Spoiler alert, it did make a cake but if I’m honest I wasn’t really sure what I would get until I pulled it out of the oven. As far as my “no rising agent” fear was concerned, it turned out not to be an issue because it didn’t rise. It went in and came out just as it was which created a very stodgy dessert along the lines of a bread pudding. I think the oddest bit might have been how long it had to cook. The recipe called for an hour and a half at 275 which is low but I figured with everything essentially being cooked it didn’t need much. Just firming up but no, I ended up cranking it up to 300 and cooking it for a grand total of three hours or so with it still being a bit fragile though it firmed up as it cooled.
It should look nicer than the picture suggests but I go impatient with the cooling process and left half the cake in the pan.

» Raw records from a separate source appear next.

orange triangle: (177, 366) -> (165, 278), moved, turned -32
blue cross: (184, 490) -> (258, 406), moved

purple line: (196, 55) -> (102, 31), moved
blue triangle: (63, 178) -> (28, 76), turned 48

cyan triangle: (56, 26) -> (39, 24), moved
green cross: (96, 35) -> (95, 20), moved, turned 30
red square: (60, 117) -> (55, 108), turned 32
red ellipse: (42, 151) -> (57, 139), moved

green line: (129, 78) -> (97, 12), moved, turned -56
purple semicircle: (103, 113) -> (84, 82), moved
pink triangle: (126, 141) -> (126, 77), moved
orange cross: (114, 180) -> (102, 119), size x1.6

So, what did I think? Y’all! This was absolutely delicious and I am sorry I ever doubted the 1970’s housewife that decided to make do with vanilla wafers when she ran out of flour. It tasted like a Samoa sans the chocolate which is just a blessing. I have no doubt that you could make all kinds of creative substitutions with other store cupboard staples which I may do in the future. However, I think if I were to ever make it again I would do it in a brownie pan and finish it with a drizzle of chocolate for a full Samoa experience. Overall, it was well worth the effort and something fun to take to the next party but what should we call it? I’m open to suggestions but for now I’m calling it the Mystery Cake.